== Segment start ==
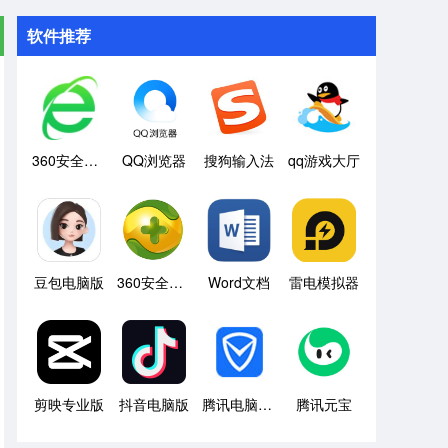
软件推荐
360安全浏览器
QQ浏览器
搜狗输入法
qq游戏大厅
豆包电脑版
360安全卫士
Word文档
雷电模拟器
剪映专业版
抖音电脑版
腾讯电脑管家
腾讯元宝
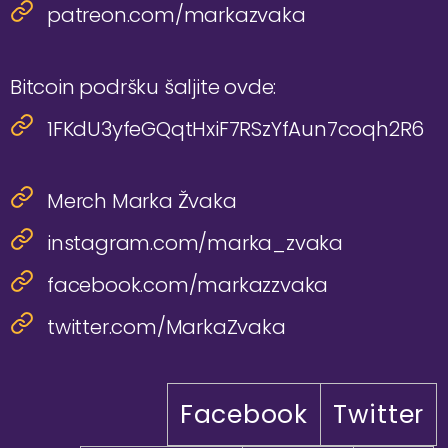
patreon.com/markazvaka
Bitcoin podršku šaljite ovde:
1FKdU3yfeGQqtHxiF7RSzYfAun7coqh2R6
Merch Marka Žvaka
instagram.com/marka_zvaka
facebook.com/markazzvaka
twitter.com/MarkaZvaka
Facebook
Twitter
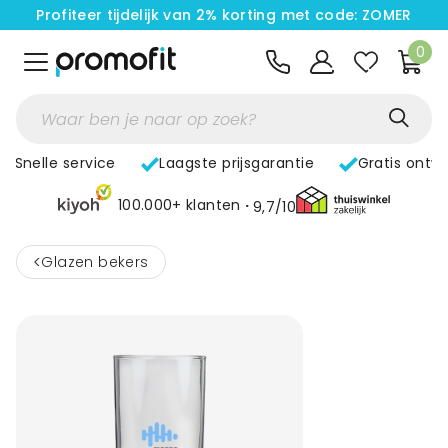
Profiteer tijdelijk van 2% korting met code: ZOMER
0
Snelle service
Laagste prijsgarantie
Gratis ontw
100.000+ klanten
9,7/10
<
Glazen bekers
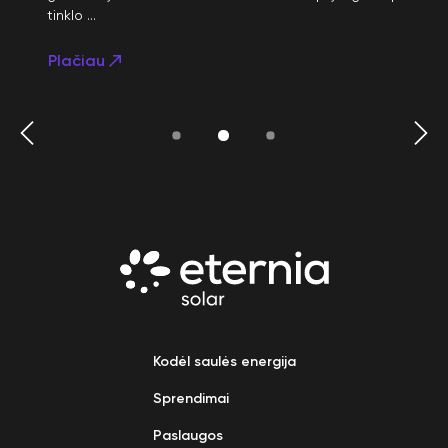
tinklo ...
Plačiau
Kodėl saulės energija
Sprendimai
Paslaugos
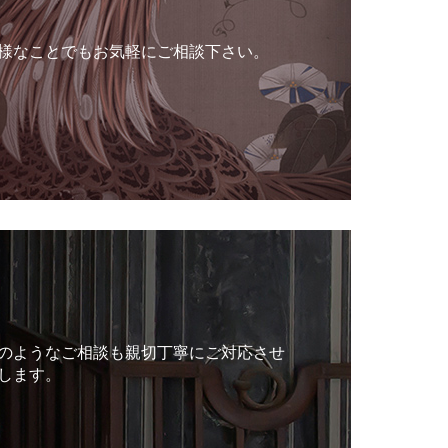
様なことでもお気軽にご相談下さい。
のようなご相談も親切丁寧にご対応させ
します。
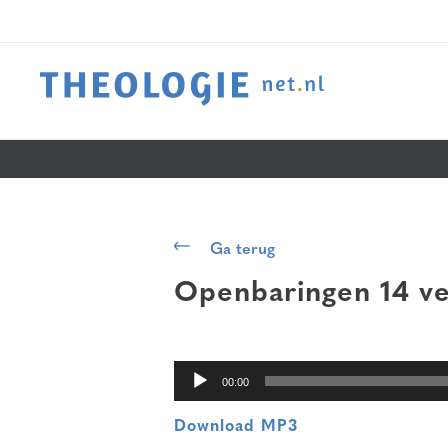
Audiospeler
Ga terug
Openbaringen 14 ve
00:00
Download MP3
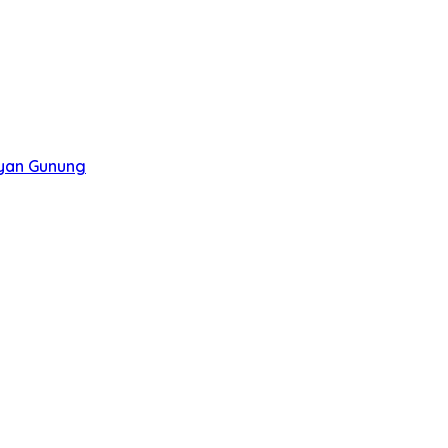
ayan Gunung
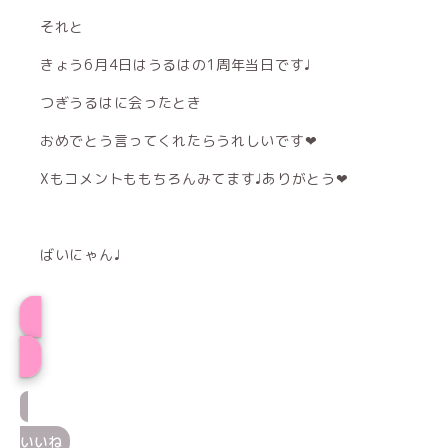
それと
きょう6月4日はうるはの1周年当日です♩
つぎうるはに会ったとき
おめでとう言ってくれたらうれしいです‪‪❤︎‬
Xもコメントももちろんみてます♩ありがとう‪‪❤︎‬
ばいにゃん♩
うるはプロフィール
いいね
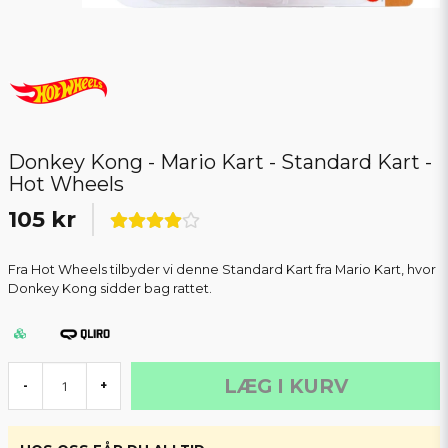
Donkey Kong - Mario Kart - Standard Kart -
Hot Wheels
105 kr
Fra Hot Wheels tilbyder vi denne Standard Kart fra Mario Kart, hvor
Donkey Kong sidder bag rattet.
LÆG I KURV
-
+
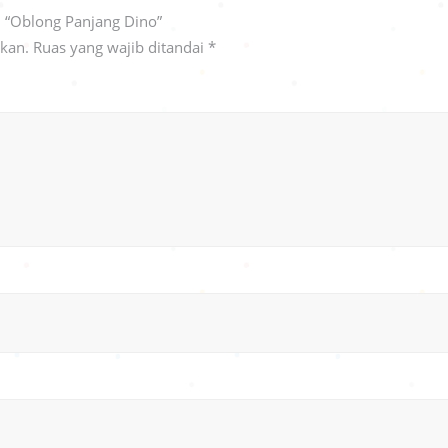
 “Oblong Panjang Dino”
ikan.
Ruas yang wajib ditandai
*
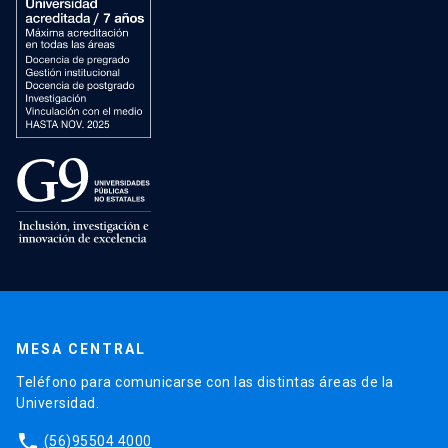
MESA CENTRAL
Teléfono para comunicarse con las distintas áreas de la
Universidad.
phone
(56)95504 4000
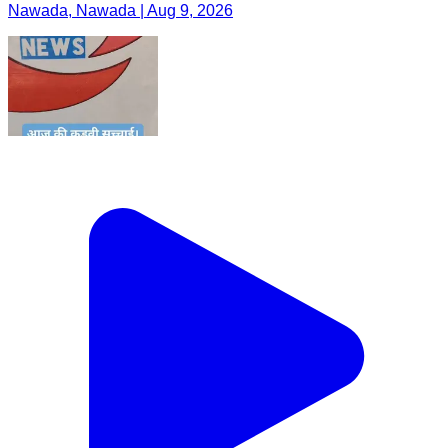
Nawada, Nawada | Aug 9, 2026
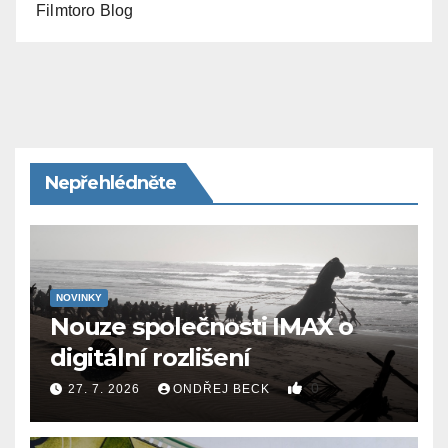
Filmtoro Blog
Nepřehlédněte
NOVINKY
Nouze společnosti IMAX o
digitální rozlišení
0
27. 7. 2026
ONDŘEJ BECK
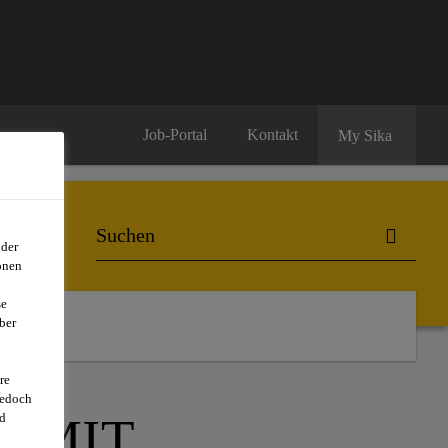
Job-Portal
Kontakt
My Sika
oder
onen
se
ber
re
jedoch
 MIT
d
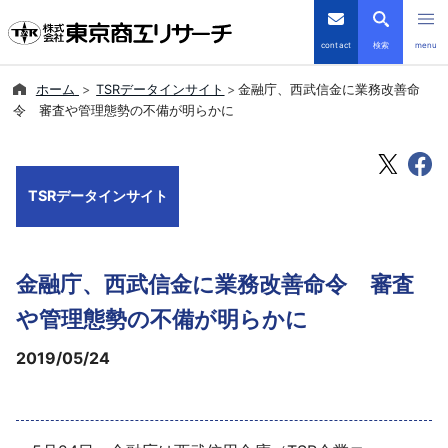
contact
検索
menu
ホーム
TSRデータインサイト
金融庁、西武信金に業務改善命
倒産・注目企業情報
令 審査や管理態勢の不備が明らかに
TSRデータインサイト
TSRデータインサイト
TSR-PLUS
優良企業サイト
金融庁、西武信金に業務改善命令 審査
会社案内
や管理態勢の不備が明らかに
2019/05/24
商品・サービス
導入事例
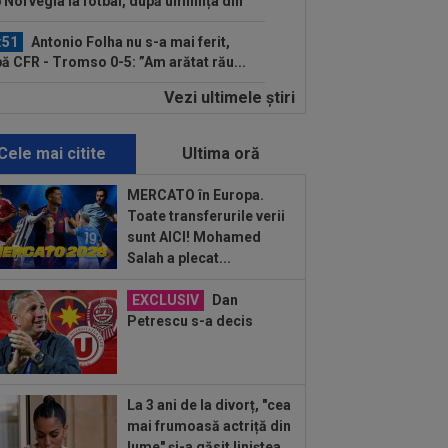
 Norvegia la fotbal, după umilința din
ia...
:51
Antonio Folha nu s-a mai ferit,
ă CFR - Tromso 0-5: ”Am arătat rău...
Vezi ultimele ştiri
:40
Fără milă! Reacție-fulger a
vegienilor, după ce Tromso a călcat-o
.
Cele mai citite
Ultima oră
:38
VIDEO
Imaginile durerii! A
ucnit în plâns, după ce CFR a fost
MERCATO în Europa.
lită de Tromso în...
Toate transferurile verii
:24
VIDEO
CFR Cluj - Tromso 0-5 |
sunt AICI! Mohamed
lință totală pentru gruparea din Gruia
Salah a plecat...
 e ca și...
:16
Aflat între Barcelona și PSG,
EXCLUSIV
Dan
ran Torres a ales
Petrescu s-a decis
:38
EXCLUSIV
Nu i-a venit să
adă ce a văzut! Președintele Craiovei
a mai putut privi...
La 3 ani de la divorț, "cea
:22
EXCLUSIV
Folha, OUT de la CFR
mai frumoasă actriță din
j după dezastrul cu Tromso! ”Îi dau
lume" și-a găsit liniștea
== Segment end ==
### Your objective
Only the lines from the one with "adă ce a văzut! Președintele Craiovei" through the end of the data should be printed, each exactly as it appears.

### Solution for this exercise
adă ce a văzut! Președintele Craiovei
a mai putut privi...
La 3 ani de la divorț, "cea
:22
EXCLUSIV
Folha, OUT de la CFR
mai frumoasă actriță din
j după dezastrul cu Tromso! ”Îi dau
lume" și-a găsit liniștea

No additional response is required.